The EUR/USD currency pair traded for most of Wednesday in a familiar fashion—characterized by minimal volatility and a complete lack of trend. Trading conditions in recent weeks have been far from ideal. First, the market is ignoring a plethora of factors, nearly all of which are against the dollar. Second, we have been experiencing a flat condition on the daily timeframe for several months. Third, due to the US "shutdown," the market currently lacks macroeconomic data related to the labor market and unemployment. Fourth, there is a general reluctance to engage in active trading, as shown in the illustration below.
Thus, a single event clearly cannot rectify the situation. As is our tradition, we will not discuss the outcomes of the FOMC meeting in this article, as we believe it should take at least a day after such an event for all market participants to fully digest what has been said and seen. It often happens that during the release of results (which are primarily known in advance) or during Jerome Powell's speech, the market trades impulsively and emotionally. The price can soar upward at lightning speed, only to return to its original position within 10-15 hours. Therefore, we believe it is necessary to allow time before making definitive conclusions about the Federal Reserve's monetary policy and the market's reaction.
The dollar's position remains unenviable regardless of the Fed's decision. If the Fed cuts the key rate, it's a "bearish" factor for the dollar. If the Fed does not cut the key rate, the dollar will still have a multitude of other factors working against it. We continue to believe that the ongoing flat on the daily timeframe is key in the current narrative, as a flat formation does not afford good movements regardless of any fundamental or macroeconomic events.
Additionally, this flat is not a local one (lasting a couple of weeks), which might have ended under the influence of such a significant fundamental event as the FOMC meeting. This flat has been global and has persisted since July 1. Just hours before the FOMC results were announced, the price was positioned exactly in the middle of the sideways channel between 1.1400 and 1.1830. Consequently, a very strong movement would be necessary to end this flat abruptly.
In summary, we can state that under any Fed policy, we do not expect medium-term strengthening of the US currency. In recent weeks, the British pound has also been falling sharply, but even this movement appears very dubious and does not negate the ongoing flat. Thus, if we are discussing logical and rational movements, we cannot forecast a rise in the dollar. It is unlikely that we will be able to do so in the coming months. We also want to remind you that the US "shutdown" has been ongoing for a month and is not causing any discomfort for the dollar, which is itself strange.
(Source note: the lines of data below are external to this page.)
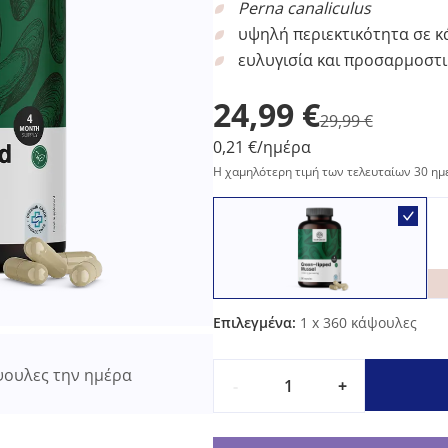
Perna canaliculus
υψηλή περιεκτικότητα σε κ
ευλυγισία και προσαρμοστ
24,99 €
29,99 €
0,21 €/ημέρα
Η χαμηλότερη τιμή των τελευταίων 30 ημ
Επιλεγμένα:
1
x 360 κάψουλες
ουλες την ημέρα
-
+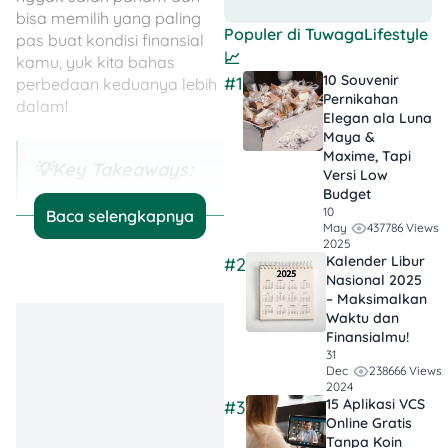
bisa memilih yang paling
Populer di
TuwagaLifestyle
pas buat kondisi finansial
📈
kamu, yuk kita bahas
10 Souvenir
#1
perbedaan keduanya lebih
Pernikahan
dalam!
Elegan ala Luna
Maya &
Maxime, Tapi
💡Key Takeaways:
Versi Low
Budget
Frugal Living vs
10
Baca selengkapnya
437786 Views
May
Minimalis: Fokus
2025
Berbeda:
Frugal
Kalender Libur
#2
Nasional 2025
living lebih ke
– Maksimalkan
hemat & bijak
Waktu dan
mengelola uang,
Finansialmu!
31
sementara
238666 Views
Dec
minimalis lebih ke
2024
15 Aplikasi VCS
#3
menyederhanaka
Online Gratis
n hidup dan fokus
Tanpa Koin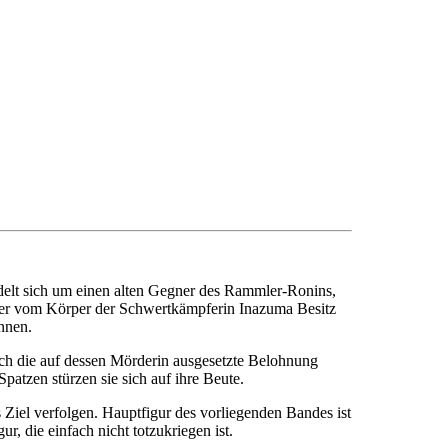
delt sich um einen alten Gegner des Rammler-Ronins,
, der vom Körper der Schwertkämpferin Inazuma Besitz
nnen.
lich die auf dessen Mörderin ausgesetzte Belohnung
tzen stürzen sie sich auf ihre Beute.
Ziel verfolgen. Hauptfigur des vorliegenden Bandes ist
 die einfach nicht totzukriegen ist.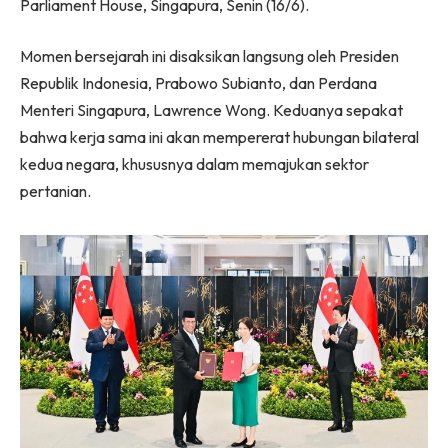
Parliament House, Singapura, Senin (16/6).
Momen bersejarah ini disaksikan langsung oleh Presiden
Republik Indonesia, Prabowo Subianto, dan Perdana
Menteri Singapura, Lawrence Wong. Keduanya sepakat
bahwa kerja sama ini akan mempererat hubungan bilateral
kedua negara, khususnya dalam memajukan sektor
pertanian.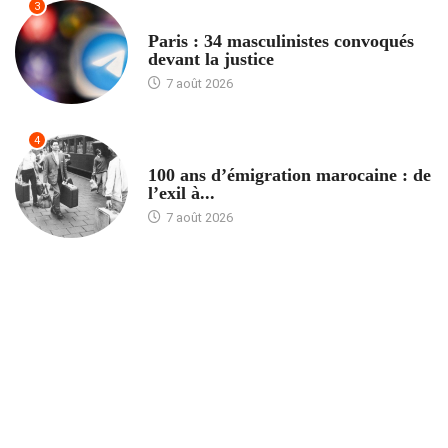
3
ACCUEIL
Paris : 34 masculinistes convoqués
devant la justice
7 août 2026
4
ACCUEIL
100 ans d’émigration marocaine : de
l’exil à...
7 août 2026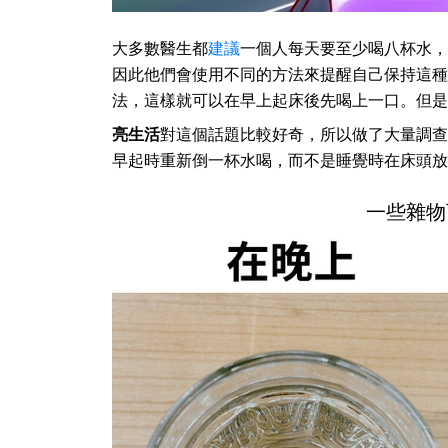
大多數醫生都
建議
一個人每天要至少喝八杯水，
因此他們會使用不同的方法來提醒自己保持這種
法，這樣就可以在早上起床後先喝上一口。但是
亮生活
對這個話題比較好奇，所以做了大量調查
早起時重新倒一杯水喝，而不是睡覺時在床頭放
一些雜物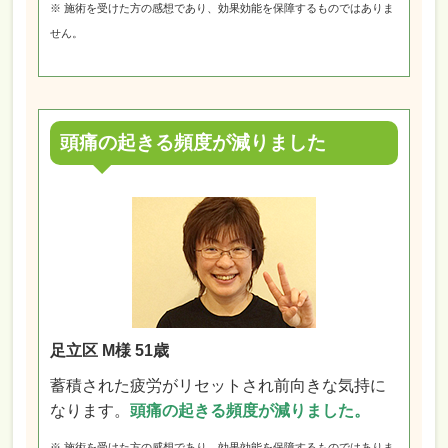
※ 施術を受けた方の感想であり、効果効能を保障するものではありま
せん。
頭痛の起きる頻度が減りました
足立区 M様 51歳
蓄積された疲労がリセットされ前向きな気持に
なります。
頭痛の起きる頻度が減りました。
※ 施術を受けた方の感想であり、効果効能を保障するものではありま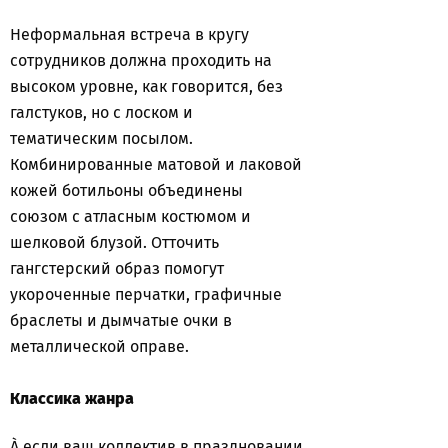
Неформальная встреча в кругу
сотрудников должна проходить на
высоком уровне, как говорится, без
галстуков, но с лоском и
тематическим посылом.
Комбинированные матовой и лаковой
кожей ботильоны объединены
союзом с атласным костюмом и
шелковой блузой. Отточить
гангстерский образ помогут
укороченные перчатки, графичные
браслеты и дымчатые очки в
металлической оправе.
Классика жанра
À если ваш коллектив в праздновании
The average volatility of the EUR/USD currency pair over the past five trading days, as of October 30, is 43 pips and is characterized as "low." We anticipate movement in the pair between 1.1615 and 1.1701 on Thursday. The upper channel of linear regression is oriented upward, still indicating an upward trend. The CCI indicator has entered the oversold area, which may provoke a new phase of upward trend.
Nearest Support Levels:
- S1 – 1.1597
- S2 – 1.1536
- S3 – 1.1475
Nearest Resistance Levels:
- R1 – 1.1658
- R2 – 1.1719
- R3 – 1.1780
Trading Recommendations
The EUR/USD pair is making attempts to start a new upward trend on the 4-hour timeframe. Across all higher timeframes, the upward trend remains, but the daily timeframe has been flat for several months. Donald Trump's policies continue to exert a strong influence on the dollar, as he does not intend to "rest on his laurels." Recently, the dollar has risen, but the local reasons are at least ambiguous. However, the flat on the daily timeframe explains everything. With the price positioned below the moving average, small short positions can be considered with targets at 1.1597 and 1.1536 based solely on technical grounds. Long positions remain relevant above the moving average with targets at 1.1841 and 1.1902, continuing the trend.
Explanations for the Illustrations:
- Linear Regression Channels: Help determine the current trend. If both are pointing in the same direction, the trend is strong.
- Moving Average Line (settings 20.0, smoothed): Determines the short-term trend and the direction in which trading should currently be conducted.
- Murray Levels: Target levels for movements and corrections.
- Volatility Levels (red lines): Likely price channel in which the pair will move over the next day based on current volatility metrics.
- CCI Indicator: Its entry into the oversold area (below -250) or the overbought area (above +250) indicates that a trend reversal in the opposite direction is imminent.